- [Data]:
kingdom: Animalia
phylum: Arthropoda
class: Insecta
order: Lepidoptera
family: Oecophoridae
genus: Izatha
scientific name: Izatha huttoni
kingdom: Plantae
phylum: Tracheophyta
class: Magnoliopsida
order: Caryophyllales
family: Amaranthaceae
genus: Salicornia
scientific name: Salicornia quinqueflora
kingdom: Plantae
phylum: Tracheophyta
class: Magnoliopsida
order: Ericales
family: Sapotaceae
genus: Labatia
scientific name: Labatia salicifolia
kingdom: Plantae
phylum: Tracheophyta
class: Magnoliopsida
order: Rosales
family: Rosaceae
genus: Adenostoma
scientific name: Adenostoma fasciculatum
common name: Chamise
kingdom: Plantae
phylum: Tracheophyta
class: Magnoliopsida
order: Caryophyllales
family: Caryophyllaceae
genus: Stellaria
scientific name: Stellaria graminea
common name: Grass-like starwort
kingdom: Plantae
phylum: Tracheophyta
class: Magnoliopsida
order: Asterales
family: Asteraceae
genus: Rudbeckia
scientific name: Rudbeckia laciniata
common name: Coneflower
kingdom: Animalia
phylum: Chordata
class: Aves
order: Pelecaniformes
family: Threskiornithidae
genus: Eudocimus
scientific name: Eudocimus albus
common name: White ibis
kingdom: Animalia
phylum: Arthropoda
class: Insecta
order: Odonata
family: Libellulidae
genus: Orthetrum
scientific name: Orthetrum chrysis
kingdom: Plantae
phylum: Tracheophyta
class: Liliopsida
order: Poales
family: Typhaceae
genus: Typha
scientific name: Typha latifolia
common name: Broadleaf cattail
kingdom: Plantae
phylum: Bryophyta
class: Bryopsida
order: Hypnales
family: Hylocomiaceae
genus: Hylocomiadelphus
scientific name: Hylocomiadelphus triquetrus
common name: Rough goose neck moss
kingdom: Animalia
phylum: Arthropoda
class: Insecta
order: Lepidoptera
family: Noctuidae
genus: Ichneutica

- [Work to complete]:
Pick out every line in the rows above that contains the string "family". Case counts.

- [Response for this exercise]:
family: Oecophoridae
family: Amaranthaceae
family: Sapotaceae
family: Rosaceae
family: Caryophyllaceae
family: Asteraceae
family: Threskiornithidae
family: Libellulidae
family: Typhaceae
family: Hylocomiaceae
family: Noctuidae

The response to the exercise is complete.